WCF chokes on properties with no "set ". Any workaround?

C#WcfPropertiesDatacontractserializer

C# Problem Overview


I have some class that I'm passing as a result of a service method, and that class has a get-only property:

[DataContract]
public class ErrorBase
{
  [DataMember]
  public virtual string Message { get { return ""; } }
}

I'm getting an exception on service side:

> System.Runtime.Serialization.InvalidDataContractException: No set > method for property 'Message' in type 'MyNamespace.ErrorBase'.

I have to have this property as only getter, I can't allow users to assign it a value. Any workaround I could use? Or am I missing some additional attribute?

C# Solutions


Solution 1 - C#

Give Message a public getter but protected setter, so that only subclasses (and the DataContractSerializer, because it cheats :) may modify the value.

Solution 2 - C#

Even if you dont need to update the value, the setter is used by the WCFSerializer to deserialize the object (and re-set the value).

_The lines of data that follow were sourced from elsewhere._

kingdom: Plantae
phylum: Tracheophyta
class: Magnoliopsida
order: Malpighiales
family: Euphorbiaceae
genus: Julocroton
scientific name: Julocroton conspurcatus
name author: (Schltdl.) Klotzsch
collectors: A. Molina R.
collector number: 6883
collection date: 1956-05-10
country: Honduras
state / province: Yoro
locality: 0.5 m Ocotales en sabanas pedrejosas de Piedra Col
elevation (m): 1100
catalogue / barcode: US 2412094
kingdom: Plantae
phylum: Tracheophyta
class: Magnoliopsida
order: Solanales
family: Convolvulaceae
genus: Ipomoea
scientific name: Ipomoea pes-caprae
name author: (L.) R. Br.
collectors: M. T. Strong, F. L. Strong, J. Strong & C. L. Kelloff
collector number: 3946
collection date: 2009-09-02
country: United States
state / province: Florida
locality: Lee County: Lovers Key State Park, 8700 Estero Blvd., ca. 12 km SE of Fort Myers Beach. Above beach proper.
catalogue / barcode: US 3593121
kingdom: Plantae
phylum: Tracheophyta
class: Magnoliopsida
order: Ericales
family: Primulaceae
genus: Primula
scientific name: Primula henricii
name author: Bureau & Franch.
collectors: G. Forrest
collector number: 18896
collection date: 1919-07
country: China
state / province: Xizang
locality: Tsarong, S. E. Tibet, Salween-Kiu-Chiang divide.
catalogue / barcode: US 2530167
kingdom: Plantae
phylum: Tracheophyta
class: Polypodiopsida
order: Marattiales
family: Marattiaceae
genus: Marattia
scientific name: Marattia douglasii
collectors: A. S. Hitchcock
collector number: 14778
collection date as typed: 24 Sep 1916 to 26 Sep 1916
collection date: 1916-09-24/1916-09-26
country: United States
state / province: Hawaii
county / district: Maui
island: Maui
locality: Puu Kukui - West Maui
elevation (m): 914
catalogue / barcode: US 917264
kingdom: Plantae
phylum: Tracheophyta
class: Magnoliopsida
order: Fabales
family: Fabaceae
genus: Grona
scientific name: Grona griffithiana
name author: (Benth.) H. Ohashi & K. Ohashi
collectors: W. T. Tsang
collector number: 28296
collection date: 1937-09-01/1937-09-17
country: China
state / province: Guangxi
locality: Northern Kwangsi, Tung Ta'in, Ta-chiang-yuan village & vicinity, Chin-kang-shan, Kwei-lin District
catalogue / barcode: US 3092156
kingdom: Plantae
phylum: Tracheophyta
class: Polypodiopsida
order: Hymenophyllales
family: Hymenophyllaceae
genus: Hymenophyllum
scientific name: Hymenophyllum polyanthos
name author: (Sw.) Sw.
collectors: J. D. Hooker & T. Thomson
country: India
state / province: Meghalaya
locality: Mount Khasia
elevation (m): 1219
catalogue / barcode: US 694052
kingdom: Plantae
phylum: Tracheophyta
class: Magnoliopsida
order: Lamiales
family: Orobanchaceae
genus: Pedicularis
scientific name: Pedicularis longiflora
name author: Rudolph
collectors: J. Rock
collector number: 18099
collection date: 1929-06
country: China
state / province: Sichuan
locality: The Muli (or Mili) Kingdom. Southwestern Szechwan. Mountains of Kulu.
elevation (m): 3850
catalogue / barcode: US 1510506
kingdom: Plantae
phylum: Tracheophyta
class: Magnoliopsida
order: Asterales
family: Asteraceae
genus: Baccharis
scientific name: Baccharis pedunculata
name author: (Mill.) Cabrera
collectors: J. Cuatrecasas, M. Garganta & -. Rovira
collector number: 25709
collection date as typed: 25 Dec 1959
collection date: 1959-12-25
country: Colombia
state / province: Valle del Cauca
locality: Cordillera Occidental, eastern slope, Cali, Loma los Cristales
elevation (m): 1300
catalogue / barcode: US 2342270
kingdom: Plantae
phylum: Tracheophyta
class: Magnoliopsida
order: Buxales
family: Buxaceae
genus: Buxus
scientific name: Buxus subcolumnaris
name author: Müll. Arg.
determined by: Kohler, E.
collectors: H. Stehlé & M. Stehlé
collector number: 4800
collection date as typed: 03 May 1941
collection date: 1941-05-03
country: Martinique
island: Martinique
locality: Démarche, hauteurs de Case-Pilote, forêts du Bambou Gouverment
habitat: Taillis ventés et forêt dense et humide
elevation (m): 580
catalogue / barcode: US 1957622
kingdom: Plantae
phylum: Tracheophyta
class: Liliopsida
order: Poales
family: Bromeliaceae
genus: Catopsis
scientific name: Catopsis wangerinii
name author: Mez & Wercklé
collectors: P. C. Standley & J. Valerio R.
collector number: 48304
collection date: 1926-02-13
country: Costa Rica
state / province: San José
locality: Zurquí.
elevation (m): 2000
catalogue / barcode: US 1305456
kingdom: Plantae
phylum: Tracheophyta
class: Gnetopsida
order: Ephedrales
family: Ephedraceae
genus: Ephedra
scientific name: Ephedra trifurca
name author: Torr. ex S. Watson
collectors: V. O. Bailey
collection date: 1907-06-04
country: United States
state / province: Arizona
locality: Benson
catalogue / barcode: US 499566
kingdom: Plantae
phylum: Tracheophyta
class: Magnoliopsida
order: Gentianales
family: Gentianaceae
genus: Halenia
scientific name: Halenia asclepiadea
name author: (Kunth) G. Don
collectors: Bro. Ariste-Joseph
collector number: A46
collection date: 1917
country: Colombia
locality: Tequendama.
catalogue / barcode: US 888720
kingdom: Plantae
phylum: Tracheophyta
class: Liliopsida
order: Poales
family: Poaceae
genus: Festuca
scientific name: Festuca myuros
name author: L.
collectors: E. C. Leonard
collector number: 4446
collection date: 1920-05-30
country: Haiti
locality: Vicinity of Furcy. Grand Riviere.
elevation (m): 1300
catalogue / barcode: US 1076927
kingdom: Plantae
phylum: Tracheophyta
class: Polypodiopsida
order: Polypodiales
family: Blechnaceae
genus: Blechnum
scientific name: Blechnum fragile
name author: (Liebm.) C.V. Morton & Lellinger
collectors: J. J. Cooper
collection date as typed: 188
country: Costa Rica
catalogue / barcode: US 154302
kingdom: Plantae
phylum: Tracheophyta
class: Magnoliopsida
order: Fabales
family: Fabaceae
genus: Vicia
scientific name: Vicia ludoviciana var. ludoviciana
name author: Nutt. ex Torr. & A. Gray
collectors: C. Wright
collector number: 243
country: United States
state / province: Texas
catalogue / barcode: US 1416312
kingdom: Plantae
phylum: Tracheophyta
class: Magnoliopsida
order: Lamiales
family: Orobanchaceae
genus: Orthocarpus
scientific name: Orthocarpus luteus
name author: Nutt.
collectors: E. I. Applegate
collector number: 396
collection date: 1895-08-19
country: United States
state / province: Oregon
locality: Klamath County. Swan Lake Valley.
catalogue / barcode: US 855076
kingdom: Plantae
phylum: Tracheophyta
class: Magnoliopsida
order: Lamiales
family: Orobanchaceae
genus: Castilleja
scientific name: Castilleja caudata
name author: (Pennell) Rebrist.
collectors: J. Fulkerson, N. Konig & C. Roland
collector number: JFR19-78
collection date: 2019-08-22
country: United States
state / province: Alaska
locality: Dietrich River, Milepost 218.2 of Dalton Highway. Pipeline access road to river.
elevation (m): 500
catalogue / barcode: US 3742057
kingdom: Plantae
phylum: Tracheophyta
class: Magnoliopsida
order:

This SO is what you are after: https://stackoverflow.com/questions/172681/wcf-datacontracts

Solution 3 - C#

[DataMember(Name = "PropertyName")]
public string PropertyName
{
	get
	{
		return "";
	}
	private set
	{ }
}

Solution 4 - C#

If you only have a getter, why do you need to serialize the property at all. It seems like you could remove the DataMember attribute for the read-only property, and the serializer would just ignore the property.

Solution 5 - C#

Couldn't you just have a "do-nothing" setter??

[DataContract]
public class ErrorBase
{
  [DataMember]
  public virtual string Message 
  {
      get { return ""; } 
      set { }
  }
}

Or does the DataContract serializer barf at that, too??

Solution 6 - C#

Properties with DataMember attribute always requires set. You should re write simmilar object on the client application since DataContract members can always be assigned values.

Solution 7 - C#

I had this problem with ASP.NET MVC and me wanting to use DataContractSerializer in order to be able to control the names on the items in the JSON output. Eventually I switched serializer to JSON.NET, which supports properties without setters (which DataContractSerializer doesn't) and property name control (which the built-in JSON serializer in ASP.NET MVC doesn't) via [JsonProperty(PropertyName = "myName")].

Solution 8 - C#

If it's a viable option, then instead of having ErrorBase as the base class, define it as follows:

    public interface IError
    {
        string Message
        {
            [OperationContract]
            get;

            // leave unattributed
            set;
        }
    }

Now, even though a setter exists, it's inaccessible to the client via WCF channel, so it's as if it were private.

Solution 9 - C#

If your serializer is of type DataContractJsonSerializer (or any DataContractSerializer) you can also use DataContractSerializerSettings in the constructor, with the SerializeReadOnlyTypes property set to true.